Donald Trump is lecherous and repugnant. The floodgates of allegations have been opened and dozens of women have come forward.
These dozens probably stand in for hundreds. But who knows? We never will.
What's been so frustrating about the mainstream coverage of Trump's sins has been the tone of outrage towards these allegations. Not the kind of tone used by women who have courageously taken to social media to detail their own experiences with sexual assault, but the tone only a dominant male voice from within the mainstream media could use.
That voice that is shocked to hear that this kind of "locker room talk" ever happens.
That voice that is shocked that such a pig-dog parading in a toupé and who is entirely unfit, could come so close to leading the United States.
That voice that individualizes, while sensationalizing the allegations as somehow being abnormal.
Trump's behavior is well-documented and should shock no one. A man who wants to deport people, who whips up racist sentiment among whites (especially those who are known to be violent or to plan violent actions), is a horrible human being. He is as horrible now as he has been at every step of this campaign.
And somehow, these stories are framed as if each allegation should re-ignite our outrage anew. What is nebulous outrage supposed to deliver? A Clinton victory? Then what?
We could lay blame at the feet of media outlets who, in the beginning, refused to take Trump's candidacy seriously. Who laughed off his candidacy and placed it in the entertainment section, because he simply should not be taken seriously.

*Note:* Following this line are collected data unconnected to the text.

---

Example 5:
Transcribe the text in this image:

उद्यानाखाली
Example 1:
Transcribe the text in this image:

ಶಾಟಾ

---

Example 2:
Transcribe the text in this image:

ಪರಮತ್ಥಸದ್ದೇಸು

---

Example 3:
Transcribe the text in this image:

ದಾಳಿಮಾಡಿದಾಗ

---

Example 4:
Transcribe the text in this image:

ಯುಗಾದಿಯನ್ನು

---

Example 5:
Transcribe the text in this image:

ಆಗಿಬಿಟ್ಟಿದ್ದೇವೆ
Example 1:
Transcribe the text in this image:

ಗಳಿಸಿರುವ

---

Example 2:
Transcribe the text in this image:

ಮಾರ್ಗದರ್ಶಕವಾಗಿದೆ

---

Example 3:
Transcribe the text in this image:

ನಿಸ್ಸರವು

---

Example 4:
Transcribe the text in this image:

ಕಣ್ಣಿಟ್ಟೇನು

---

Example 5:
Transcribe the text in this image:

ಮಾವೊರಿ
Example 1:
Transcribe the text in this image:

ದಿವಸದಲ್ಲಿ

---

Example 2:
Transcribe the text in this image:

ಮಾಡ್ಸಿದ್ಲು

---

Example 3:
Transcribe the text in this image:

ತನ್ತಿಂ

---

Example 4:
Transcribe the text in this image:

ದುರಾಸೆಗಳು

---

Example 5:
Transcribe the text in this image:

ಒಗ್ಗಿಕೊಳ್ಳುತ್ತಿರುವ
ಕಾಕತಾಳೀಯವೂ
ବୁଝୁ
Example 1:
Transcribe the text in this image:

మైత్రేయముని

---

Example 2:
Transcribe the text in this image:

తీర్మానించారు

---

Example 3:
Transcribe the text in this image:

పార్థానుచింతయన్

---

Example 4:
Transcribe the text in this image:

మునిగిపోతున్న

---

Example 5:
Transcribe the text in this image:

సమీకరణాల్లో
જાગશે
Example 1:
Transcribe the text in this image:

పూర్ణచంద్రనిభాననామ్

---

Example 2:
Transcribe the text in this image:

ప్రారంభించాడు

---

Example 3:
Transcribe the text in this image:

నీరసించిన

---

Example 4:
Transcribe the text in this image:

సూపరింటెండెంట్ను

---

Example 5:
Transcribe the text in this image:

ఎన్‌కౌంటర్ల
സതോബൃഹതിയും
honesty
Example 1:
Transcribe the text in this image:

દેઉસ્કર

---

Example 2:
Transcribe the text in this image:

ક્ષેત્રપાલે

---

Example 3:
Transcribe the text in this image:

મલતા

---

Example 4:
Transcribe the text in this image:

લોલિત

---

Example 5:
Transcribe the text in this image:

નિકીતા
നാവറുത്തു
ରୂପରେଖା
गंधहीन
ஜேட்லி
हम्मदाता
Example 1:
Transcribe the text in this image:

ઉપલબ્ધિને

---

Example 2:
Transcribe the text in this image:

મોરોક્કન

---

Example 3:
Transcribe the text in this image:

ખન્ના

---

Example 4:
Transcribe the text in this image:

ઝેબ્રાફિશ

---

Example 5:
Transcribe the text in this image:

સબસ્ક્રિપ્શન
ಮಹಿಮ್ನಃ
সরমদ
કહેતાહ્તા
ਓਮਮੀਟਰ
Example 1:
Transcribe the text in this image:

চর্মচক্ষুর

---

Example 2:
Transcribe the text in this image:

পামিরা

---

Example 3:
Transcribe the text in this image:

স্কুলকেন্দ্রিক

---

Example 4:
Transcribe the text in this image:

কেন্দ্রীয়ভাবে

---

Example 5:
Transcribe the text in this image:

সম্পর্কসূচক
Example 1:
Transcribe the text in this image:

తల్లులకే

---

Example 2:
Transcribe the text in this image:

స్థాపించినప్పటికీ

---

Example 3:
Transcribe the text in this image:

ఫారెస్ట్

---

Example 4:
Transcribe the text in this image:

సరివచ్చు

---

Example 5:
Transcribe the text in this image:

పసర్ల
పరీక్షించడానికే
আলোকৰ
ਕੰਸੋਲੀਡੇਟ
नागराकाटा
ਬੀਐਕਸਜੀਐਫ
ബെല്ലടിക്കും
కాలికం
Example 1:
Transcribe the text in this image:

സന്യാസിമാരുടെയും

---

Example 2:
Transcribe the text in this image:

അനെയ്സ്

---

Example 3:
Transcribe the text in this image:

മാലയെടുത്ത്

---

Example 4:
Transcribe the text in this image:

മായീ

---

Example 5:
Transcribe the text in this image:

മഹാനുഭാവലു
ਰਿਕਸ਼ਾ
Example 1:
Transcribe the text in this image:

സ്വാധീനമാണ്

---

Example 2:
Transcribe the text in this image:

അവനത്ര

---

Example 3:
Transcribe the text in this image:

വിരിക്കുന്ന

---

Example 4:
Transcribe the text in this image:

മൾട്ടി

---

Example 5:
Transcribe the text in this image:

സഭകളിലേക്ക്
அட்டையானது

We could lay some of the blame at the feet of the DNC, who if their emails are to be believed, wanted Clinton to have it out against a supervillian as her chances would be better than if she were up against a petty villain like Jeb Bush or Chris Christie.
We live in a patriarchy. The only people who could possibly be surprised there are men at the top of our sexist society who are serial abusers of women, are individuals who have never witnessed sexual abuse as a tool of power.

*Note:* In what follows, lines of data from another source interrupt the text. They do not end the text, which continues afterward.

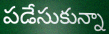
పడేసుకున్నా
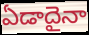
ఏడాదైనా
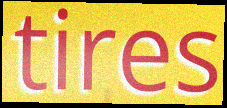
tires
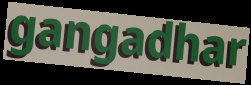
gangadhar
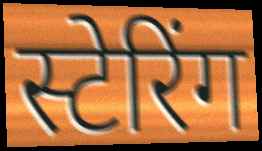
स्टेरिंग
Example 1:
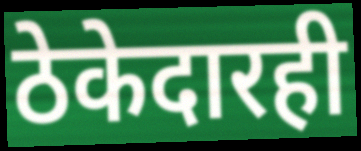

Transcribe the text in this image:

ठेकेदारही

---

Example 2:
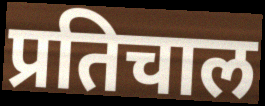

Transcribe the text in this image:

प्रतिचाल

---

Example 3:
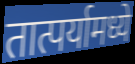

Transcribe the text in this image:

तात्पर्यामध्ये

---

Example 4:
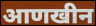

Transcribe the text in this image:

आणखीन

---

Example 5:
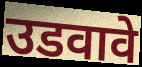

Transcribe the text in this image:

उडवावे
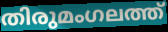
തിരുമംഗലത്ത്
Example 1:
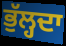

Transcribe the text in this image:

ਭੁੱਲ੍ਹਦਾ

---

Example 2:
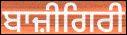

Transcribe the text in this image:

ਬਾਜ਼ੀਗਿਰੀ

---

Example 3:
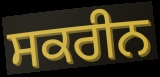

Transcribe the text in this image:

ਸਕਰੀਨ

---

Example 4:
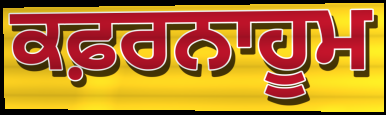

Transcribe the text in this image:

ਕਫ਼ਰਨਾਹੂਮ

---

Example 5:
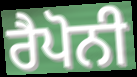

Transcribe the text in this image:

ਰੈਪੋਨੀ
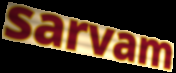
sarvam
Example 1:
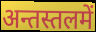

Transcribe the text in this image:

अन्तस्तलमें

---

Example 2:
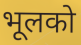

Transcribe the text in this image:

भूलको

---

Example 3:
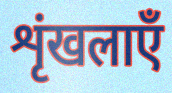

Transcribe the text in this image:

शृंखलाएँ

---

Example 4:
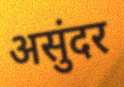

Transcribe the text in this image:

असुंदर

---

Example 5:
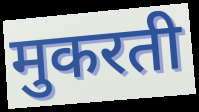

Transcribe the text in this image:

मुकरती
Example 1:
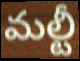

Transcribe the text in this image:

మల్టీ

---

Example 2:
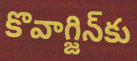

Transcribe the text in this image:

కొవాగ్జిన్‌కు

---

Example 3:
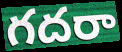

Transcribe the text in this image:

గదరా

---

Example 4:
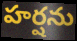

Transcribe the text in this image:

హర్షను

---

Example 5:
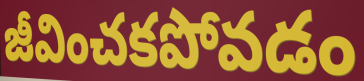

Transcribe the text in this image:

జీవించకపోవడం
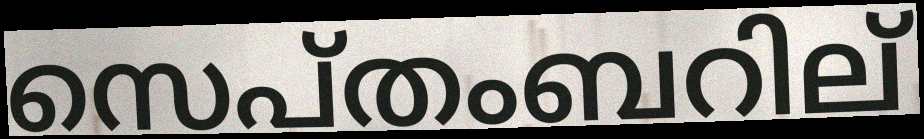
സെപ്തംബറില്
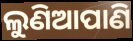
ଲୁଣିଆପାଣି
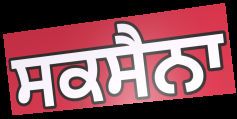
ਸਕਸੈਨਾ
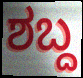
ಶಬ್ದ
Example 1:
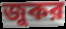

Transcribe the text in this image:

জুকর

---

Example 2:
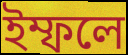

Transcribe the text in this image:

ইম্ফলে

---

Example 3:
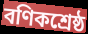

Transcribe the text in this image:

বণিকশ্রেষ্ঠ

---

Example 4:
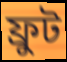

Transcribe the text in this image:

ফ্রুট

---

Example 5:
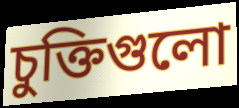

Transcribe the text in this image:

চুক্তিগুলো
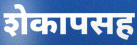
शेकापसह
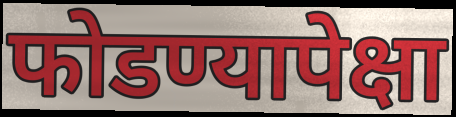
फोडण्यापेक्षा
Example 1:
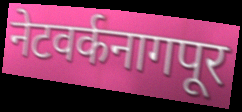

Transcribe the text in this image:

नेटवर्कनागपूर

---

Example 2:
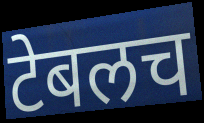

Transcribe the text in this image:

टेबलच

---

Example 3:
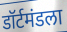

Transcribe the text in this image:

डॉर्टमंडला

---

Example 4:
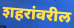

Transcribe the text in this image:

शहरांवरील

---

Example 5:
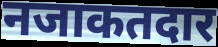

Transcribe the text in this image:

नजाकतदार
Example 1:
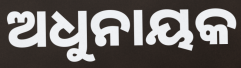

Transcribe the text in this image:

ଅଧୁନାୟକ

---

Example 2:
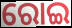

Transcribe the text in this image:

ରୋଇ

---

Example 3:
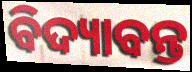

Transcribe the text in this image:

ବିଦ୍ୟାବନ୍ତ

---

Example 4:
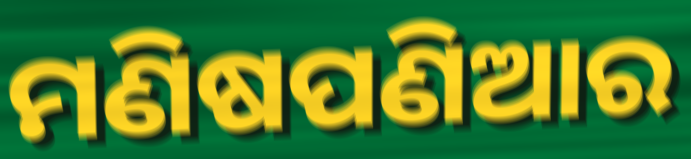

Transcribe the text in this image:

ମଣିଷପଣିଆର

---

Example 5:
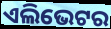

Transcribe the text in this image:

ଏଲିଭେଟର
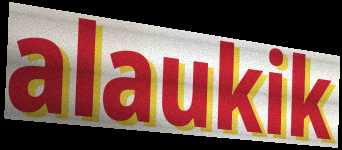
alaukik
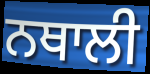
ਨਥਾਲੀ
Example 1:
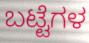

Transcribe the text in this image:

ಬಟ್ಟೆಗಳ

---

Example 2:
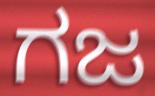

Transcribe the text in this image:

ಗಜ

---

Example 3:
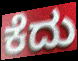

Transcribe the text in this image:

ಕೆದು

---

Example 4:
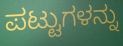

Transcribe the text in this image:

ಪಟ್ಟುಗಳನ್ನು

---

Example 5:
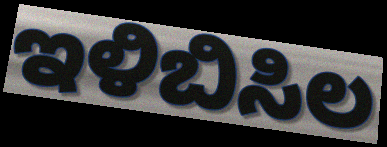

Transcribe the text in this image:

ಇಳಿಬಿಸಿಲ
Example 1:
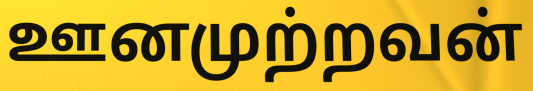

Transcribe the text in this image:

ஊனமுற்றவன்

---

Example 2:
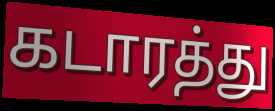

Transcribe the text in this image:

கடாரத்து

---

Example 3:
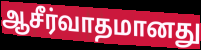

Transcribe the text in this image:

ஆசீர்வாதமானது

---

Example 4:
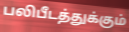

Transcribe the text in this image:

பலிபீடத்துக்கும்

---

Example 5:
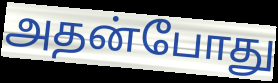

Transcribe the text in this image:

அதன்போது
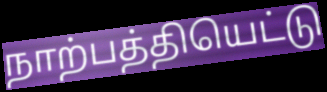
நாற்பத்தியெட்டு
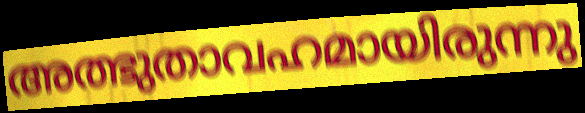
അത്ഭുതാവഹമായിരുന്നു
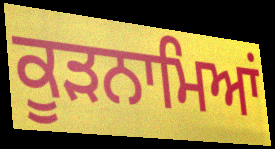
ਕੂੜਨਾਮਿਆਂ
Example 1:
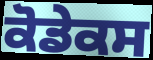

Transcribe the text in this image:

ਕੋਡੇਕਸ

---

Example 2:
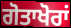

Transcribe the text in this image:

ਗੋਤਾਖੋਰਾਂ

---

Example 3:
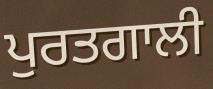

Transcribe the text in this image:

ਪੁਰਤਗਾਲੀ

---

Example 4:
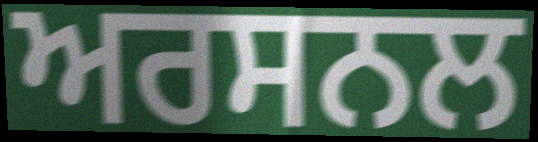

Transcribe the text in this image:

ਅਰਸਨਲ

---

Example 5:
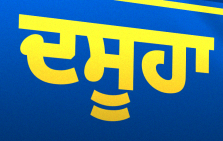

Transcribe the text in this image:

ਦਸੂਹਾ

Hell, we don't need to go very far back to see other abusers who hold political office. Clinton has a strategic partnership with one, after all.
The structural ways in which society continues to abuse women: income inequality, income insecurity, domestic abuse, physical violence and on and on are connected to economics, politics and our social order. And, these ways are deeply entwined with other societal oppressions: colonialism, white supremacy and racism, ableism, immigration status, gender identity, expression and sexual orientation.
We know all of this already.
But this election has obscured this. Clinton's the better choice because she's not probably going to deliver the United States into totalitarianism. She's infinitely more competent and prepared for the job. She represents a victory of women over these political structures to many of her supporters. In the fight against the patriarchy, she's a symbol.
Symbols are important, but they don't lead to social change on their own.
Isolating and essentializing sexual abuse in Donald Trump might help to elect Clinton, but what happens when the election is over? Will other top serial abusers within American politics go down with him, even if they're Democrats?
Or is the hyper focus on Trump's sins going to evaporate when he loses?
Journalists need to stop covering Trump as if he's an aberration, rather than an example of what happens to powerful men under patriarchy.
From Arnold Schwarzenegger to Roger Ailes, from Bill Murray to David Faraci, from Woody Allen, Anthony Weiner to the unnamed Hollywood executive referenced by Rose McGowan, from priests across North America, to academic deans to "hero" cops, sexual assault and abuse is our society's norm.
It's so normal that within the ranks of our own RCMP, hundreds of women are part of a class-action settlement of $100 million for having endured abuse. That figure probably wont even be enough to adequately compensate the survivors.
Stop thinking about Donald Trump as abnormal. The 2016 election is little more than mainstream America engaging in an existential war between its id and its superego. These ugly elements are features of an ugly system. Once the election has finally come and gone, the real reckoning will have to happen: the one that reminds the commentariat that using sexual assault to get anyone elected is simply playing into the same system that we at the same time condemn.